Kebanyakan manuver Islam adalah karya para pihak Islam yang menonjol. Wacana Turki Lama sendiri terus menempatkan sikap sederhananya dalam lembaga Kekhalifahan kini telah menjadi timbal balik dari pemakaian Muslim yang paling dimuliakan. Pada pemikiran lain Turki Lama, ini adalah masalah penghimpunan ulang menonjol bahwa Kekaisaran Britania terdiri dari 100.000.000 Muslim banding 80.000.000 Kristen, dan bahwa Kaisar India di London berkontak dekat dengan Khalifah. Hal tersebut menjadi masa kala Sheikh-ul-Islam di Konstantinopel menjadi salah satu penafsir independen terakir dari hukum Muslim, dan kala Kekaisaran Britania dengan bangga menyebut dirinya Kekuatan Muslim terbesar di dunia.

Namun, kunjungan pertama Raja Edward ke Austria pada 1903 tak membungkam wacana Islam di Kekaisaran Utsmaniyah dan India. Kaisar India makin tak sabaran. Kunjungan berikutnya pada 1905 dan 1907 dihasilkan dalam program reformasi dalam gendarmerie, keuangan, hukum, kepegawaian negeri dan ketentaraan, yang diberlakukan dari ketiadaan Kekaisaran konservatif. Bagi Turki Muda yang bekerja secara tergesa-gesa bahkan sejak kunjungan pertama ke Austria pada 1903, bersiap untuk mengupayakan penghimpunan reformasi mereka yang benar-benar fundamental dari dalam, programnya hanyalah menjadi langkah menuju perpecahan akhir Kekaisaran. Sehingga, alih-alih menjembatani celah antara Timur dan Barat Kekaisaran yang meretak sebagaimana saat ini akan meletup dalam ketegangan yang meluas.

Pada akhir 1907, kesabaran Kaisar India berakhir.
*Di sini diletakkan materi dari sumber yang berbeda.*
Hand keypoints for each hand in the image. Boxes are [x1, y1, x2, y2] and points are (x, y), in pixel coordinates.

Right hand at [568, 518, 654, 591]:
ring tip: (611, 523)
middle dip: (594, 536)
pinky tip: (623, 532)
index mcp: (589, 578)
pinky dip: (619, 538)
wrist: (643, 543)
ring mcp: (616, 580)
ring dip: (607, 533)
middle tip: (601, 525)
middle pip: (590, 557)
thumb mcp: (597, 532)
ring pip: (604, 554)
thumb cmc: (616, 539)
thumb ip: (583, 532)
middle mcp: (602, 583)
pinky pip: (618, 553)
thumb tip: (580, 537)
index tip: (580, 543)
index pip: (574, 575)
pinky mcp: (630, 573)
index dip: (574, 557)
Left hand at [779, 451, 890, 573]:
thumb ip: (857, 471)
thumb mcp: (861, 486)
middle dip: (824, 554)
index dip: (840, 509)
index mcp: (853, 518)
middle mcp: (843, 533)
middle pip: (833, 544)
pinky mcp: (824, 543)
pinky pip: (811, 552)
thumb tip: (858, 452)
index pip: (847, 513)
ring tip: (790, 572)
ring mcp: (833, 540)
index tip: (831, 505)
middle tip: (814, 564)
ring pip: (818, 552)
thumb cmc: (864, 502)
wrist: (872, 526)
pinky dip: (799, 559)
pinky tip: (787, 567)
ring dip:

Pada musim semi 1908, Edward VII menghimpun kesepakatan untuk bubuk meriam terhadap revolusi Turki Muda yang menyalakan Kekaisaran tersebut dengan pembaraan tahun 1908. Sepuluh tahun kemudian, reruntuhan menghitam dari struktur yang sempat berharga lenyap dari sejarah dan celah antara Timur dan Barat meluas dan kosong.

[1] Otoritasku untuk pernyataan ini adalah “Rekonstruksi di Turki,” sebuah buku yang diterbitkan untuk distribusi swasta pada 1918 oleh American Committee of Armenian and Syrian Relief, pendahulu Near East Relief. “Perkiraan jumlah mereka (orang Armenia) di kekaisaran tersebut sebelum perang,” ujar Dr. Harvey Porter of Beirut College pada halaman 15, “berkisar dari 1.500.000 sampai 2.000.000, namun mereka bukanlah mayoritas di vilayet manapun.”